### WHAT THIS TASK INVOLVES
Only the lines from the beginning of the data below through the line containing "cells are negative" belong in the response, each copied exactly.

### DATASET RECORDS

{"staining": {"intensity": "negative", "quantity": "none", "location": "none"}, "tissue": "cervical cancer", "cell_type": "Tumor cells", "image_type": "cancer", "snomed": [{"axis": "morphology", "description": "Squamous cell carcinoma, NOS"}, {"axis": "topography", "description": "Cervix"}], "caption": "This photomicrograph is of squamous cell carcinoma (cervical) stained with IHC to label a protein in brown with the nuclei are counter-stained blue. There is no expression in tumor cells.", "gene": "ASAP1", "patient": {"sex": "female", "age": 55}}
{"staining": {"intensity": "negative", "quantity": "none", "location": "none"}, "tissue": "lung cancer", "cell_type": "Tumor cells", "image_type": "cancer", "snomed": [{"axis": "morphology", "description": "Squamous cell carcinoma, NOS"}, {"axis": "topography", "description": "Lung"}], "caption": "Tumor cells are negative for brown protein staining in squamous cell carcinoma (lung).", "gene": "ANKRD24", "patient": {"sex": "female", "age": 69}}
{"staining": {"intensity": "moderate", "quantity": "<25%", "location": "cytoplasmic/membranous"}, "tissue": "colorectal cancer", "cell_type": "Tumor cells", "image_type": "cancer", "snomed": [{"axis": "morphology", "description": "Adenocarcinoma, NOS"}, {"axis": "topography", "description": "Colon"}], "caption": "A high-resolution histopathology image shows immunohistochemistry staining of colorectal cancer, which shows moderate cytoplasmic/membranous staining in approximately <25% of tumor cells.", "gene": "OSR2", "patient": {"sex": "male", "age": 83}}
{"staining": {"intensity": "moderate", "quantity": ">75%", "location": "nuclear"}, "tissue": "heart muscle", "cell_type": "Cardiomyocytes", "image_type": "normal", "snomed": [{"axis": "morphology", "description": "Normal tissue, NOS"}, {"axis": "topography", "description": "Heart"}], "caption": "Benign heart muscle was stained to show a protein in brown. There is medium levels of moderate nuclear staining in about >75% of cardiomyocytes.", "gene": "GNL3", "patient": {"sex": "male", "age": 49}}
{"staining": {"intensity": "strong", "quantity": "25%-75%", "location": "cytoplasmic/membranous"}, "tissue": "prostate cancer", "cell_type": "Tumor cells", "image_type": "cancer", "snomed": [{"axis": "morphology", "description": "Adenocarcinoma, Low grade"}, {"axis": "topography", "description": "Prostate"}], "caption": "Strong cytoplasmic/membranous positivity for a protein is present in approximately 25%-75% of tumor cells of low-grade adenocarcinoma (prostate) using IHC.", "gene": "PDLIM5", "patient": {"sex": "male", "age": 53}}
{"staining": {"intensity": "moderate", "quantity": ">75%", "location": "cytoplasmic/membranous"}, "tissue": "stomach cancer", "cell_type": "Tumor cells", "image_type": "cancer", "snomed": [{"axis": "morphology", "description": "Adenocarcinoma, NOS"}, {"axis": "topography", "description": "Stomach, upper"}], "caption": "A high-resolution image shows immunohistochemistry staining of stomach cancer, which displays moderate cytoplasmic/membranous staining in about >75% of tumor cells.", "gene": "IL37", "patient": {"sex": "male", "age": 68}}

### TASK RESPONSE
{"staining": {"intensity": "negative", "quantity": "none", "location": "none"}, "tissue": "cervical cancer", "cell_type": "Tumor cells", "image_type": "cancer", "snomed": [{"axis": "morphology", "description": "Squamous cell carcinoma, NOS"}, {"axis": "topography", "description": "Cervix"}], "caption": "This photomicrograph is of squamous cell carcinoma (cervical) stained with IHC to label a protein in brown with the nuclei are counter-stained blue. There is no expression in tumor cells.", "gene": "ASAP1", "patient": {"sex": "female", "age": 55}}
{"staining": {"intensity": "negative", "quantity": "none", "location": "none"}, "tissue": "lung cancer", "cell_type": "Tumor cells", "image_type": "cancer", "snomed": [{"axis": "morphology", "description": "Squamous cell carcinoma, NOS"}, {"axis": "topography", "description": "Lung"}], "caption": "Tumor cells are negative for brown protein staining in squamous cell carcinoma (lung).", "gene": "ANKRD24", "patient": {"sex": "female", "age": 69}}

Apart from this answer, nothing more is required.